═════ Excerpt

Addu Atoll is made up of four islands linked by a causeway – which means there's lots more to do than lie on a beach all day, says Nigel Tisdall.
It's 6.45am in Addu Atoll and a spotted eagle ray is gliding nonchalantly past the steps of my over-water villa. Its wings flap gently in the warm, shallow waters that are so clear they seem to magnify the peaceful garden of delights below. Here comes a parrotfish in a fetching psychedelic number, bowling along on its dawn patrol. And there's a posse of snappily striped angelfish, hurrying by as if just back from an all-night party.
Spared the worst ravages of the bleaching that has dulled the coral in other parts of the Maldives, the seabed here is bejewelled with flashes of blue, green and purple. As the sun gains strength, the lagoon surrounding me fills with an immense calm. It is 82F (28C) and you know it's going to be another classic day of clear blue skies, sensational snorkelling trips, siestas on the daybed, then dinner on the beach with rows of candles decorating the sand.
So far, so very high-end Maldives – except that down here in Addu, the southernmost atoll in this 500-mile island chain, the holiday experience is refreshingly different. Traditionally, a trip to the Maldives has meant flying into the capital, Malé, then bouncing onwards as fast as possible to one of almost a hundred small and luxurious lily-pads that ceaselessly vie with one another to offer the most indulgent experiences.
Some islands are so small you can walk round them in 10 minutes, others proffer ridiculously OTT amenities such as an underwater restaurant, pretentious afternoon teas and wine cellars with bottles costing up to £38,000. Invariably there is a niggling fear that a week in the Maldives, however much you are in love, could well leave you feeling trapped, bored and overcharged.

══════════
═════ Data shown

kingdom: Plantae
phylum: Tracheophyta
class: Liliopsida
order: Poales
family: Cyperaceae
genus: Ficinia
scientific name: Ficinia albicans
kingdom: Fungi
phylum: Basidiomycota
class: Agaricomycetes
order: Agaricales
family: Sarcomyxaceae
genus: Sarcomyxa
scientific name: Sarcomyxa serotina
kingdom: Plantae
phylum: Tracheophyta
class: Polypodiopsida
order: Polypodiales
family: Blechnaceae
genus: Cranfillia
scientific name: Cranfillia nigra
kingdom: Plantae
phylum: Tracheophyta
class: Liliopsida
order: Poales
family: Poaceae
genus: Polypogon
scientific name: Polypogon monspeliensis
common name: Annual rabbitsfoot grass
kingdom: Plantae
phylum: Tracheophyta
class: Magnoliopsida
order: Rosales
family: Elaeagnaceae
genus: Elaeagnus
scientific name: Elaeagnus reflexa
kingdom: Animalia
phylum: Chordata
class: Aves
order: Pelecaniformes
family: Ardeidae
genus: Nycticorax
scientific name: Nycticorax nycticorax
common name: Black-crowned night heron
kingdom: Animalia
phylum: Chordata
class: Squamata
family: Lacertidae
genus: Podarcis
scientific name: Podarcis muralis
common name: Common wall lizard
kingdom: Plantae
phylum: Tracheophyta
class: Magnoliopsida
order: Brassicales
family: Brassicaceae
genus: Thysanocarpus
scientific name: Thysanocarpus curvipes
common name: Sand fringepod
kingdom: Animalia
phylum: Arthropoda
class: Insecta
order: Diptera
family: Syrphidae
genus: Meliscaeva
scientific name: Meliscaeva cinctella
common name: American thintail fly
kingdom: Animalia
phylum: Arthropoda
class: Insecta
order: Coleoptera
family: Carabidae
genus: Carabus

══════════

◆ **Job 1**:
Answer from the Addu Atoll article:
(a) How many islands make up Addu Atoll?
(b) At what time does the spotted eagle ray glide past the villa steps?
(c) What is the highest price given for a bottle in the wine cellars?
◆ **Job 2**: Continue the Addu Atoll article from its final paragraph.
The material has no connection to the Addu Atoll article.

◆ **Task output 1**:
(a) Four
(b) 6.45am
(c) £38,000

◆ **Task output 2**:
But not here. Forty miles south of the Equator, Addu is rare in that it includes four inhabited islands linked by a 10-mile causeway that visitors are welcome to explore. By Maldivian standards it is populous, which means you occasionally see two motorbikes passing each other.
On the map the atoll's slivers of low-lying sand look like bones in an X-ray, enclosing a heart-shaped lagoon of 22 square miles. On its eastern side, Herathera runs for nearly three miles and is currently being developed as a 273-villa resort by the Thai hotel group Amari. Nearby, Villingili is almost two miles long, home to 132 villas run by Shangri-La. In Addu luxury doesn't just mean endless cold towels, three types of shower and butler service – it's about having lots of space, too.
In the south of the atoll lies its greatest secret – Gan, an airport served by scheduled 90-minute flights from Malé. Just as in the Caribbean, where it invariably pays to fly on to the lesser-known islands, so it is worth going the extra 300 miles to Addu.
As well as fabulous diving, waters pulsating with spinner dolphins and the thrill of getting far away from the rest of the world, there is the bizarre opportunity to take a not exactly taxing 20-mile cycle ride around part of the lowest, flattest country on Earth.
After a fortifying breakfast of coconut water, papaya and perfectly boiled eggs, I head off for a dreamy day biking around Hullabaloo, Notmuchtodo and Howfaristheloo. OK, they're really called Feydhoo, Maradhoo and Hithadhoo, but the islands of the Maldives are so enchantingly named (my favourite is Bodufenmadeboodhoo) I can't help wondering if Edward Lear got here first.
While other guests slap on sunscreen and settle in the hammock with their Stieg Larsson-loaded Kindles, I pick up a bike at Feydhoo jetty and head north. Taking a local guide is not essential, but I recommend it as you learn so much more.
Inaan, who teaches badminton at my resort, seems thrilled to show off his home turf, and even takes me to say hello to his mother and grandmother. As it's Saturday morning, they're besieged with children watching cartoons on television – just like back home.
"Life is more relaxed here than Malé," Inaan says, when I observe some local Muslim women have their heads uncovered. Addu has a history of independent-mindedness, even setting up a breakaway republic in the Sixties, and the staff in the resorts are noticeably cheery.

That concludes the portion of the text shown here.